REQUIRED WORK –
Please repeat the data below exactly, with the pictures removed.
--------------------
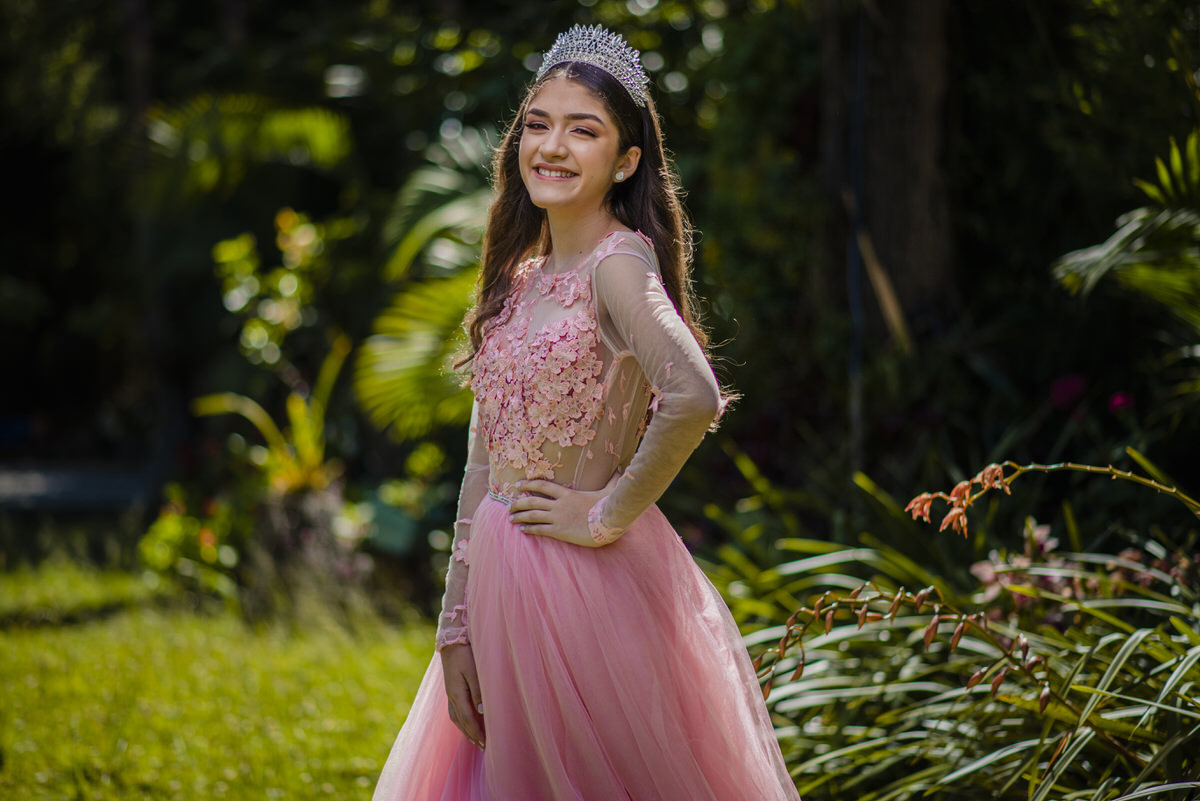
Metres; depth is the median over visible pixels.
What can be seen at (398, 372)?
palm plant
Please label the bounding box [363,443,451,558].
shrub
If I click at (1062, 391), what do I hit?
pink flower
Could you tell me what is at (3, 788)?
lawn
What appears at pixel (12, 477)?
path
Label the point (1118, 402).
pink flower
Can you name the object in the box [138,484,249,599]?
shrub
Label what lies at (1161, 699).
grassy plant
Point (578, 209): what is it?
woman
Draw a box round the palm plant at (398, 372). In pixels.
[356,128,497,440]
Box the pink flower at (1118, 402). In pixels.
[1107,391,1134,413]
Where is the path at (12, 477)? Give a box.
[0,460,157,512]
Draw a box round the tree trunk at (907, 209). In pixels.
[814,0,960,463]
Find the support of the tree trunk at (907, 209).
on the ground
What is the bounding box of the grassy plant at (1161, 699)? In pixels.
[702,456,1199,800]
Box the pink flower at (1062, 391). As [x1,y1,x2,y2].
[1049,373,1087,410]
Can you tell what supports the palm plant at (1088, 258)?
on the ground
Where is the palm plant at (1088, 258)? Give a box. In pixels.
[1053,130,1199,326]
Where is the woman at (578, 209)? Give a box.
[366,24,808,800]
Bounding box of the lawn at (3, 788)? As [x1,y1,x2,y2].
[0,550,441,800]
--------------------
WRITTEN SOLUTION –
Metres; depth is the median over visible pixels.
What can be seen at (398, 372)?
palm plant
Please label the bounding box [363,443,451,558].
shrub
If I click at (1062, 391), what do I hit?
pink flower
Could you tell me what is at (3, 788)?
lawn
What appears at pixel (12, 477)?
path
Label the point (1118, 402).
pink flower
Can you name the object in the box [138,484,249,599]?
shrub
Label what lies at (1161, 699).
grassy plant
Point (578, 209): what is it?
woman
Draw a box round the palm plant at (398, 372). In pixels.
[356,128,497,440]
Box the pink flower at (1118, 402). In pixels.
[1107,391,1134,413]
Where is the path at (12, 477)? Give a box.
[0,460,157,512]
Draw a box round the tree trunk at (907, 209). In pixels.
[814,0,960,463]
Find the support of the tree trunk at (907, 209).
on the ground
What is the bounding box of the grassy plant at (1161, 699)? In pixels.
[702,456,1199,800]
Box the pink flower at (1062, 391). As [x1,y1,x2,y2].
[1049,373,1087,410]
Can you tell what supports the palm plant at (1088, 258)?
on the ground
Where is the palm plant at (1088, 258)? Give a box. In pixels.
[1053,130,1199,326]
Where is the woman at (578, 209)? Give a box.
[366,24,808,800]
Bounding box of the lawn at (3, 788)? As [x1,y1,x2,y2].
[0,550,441,800]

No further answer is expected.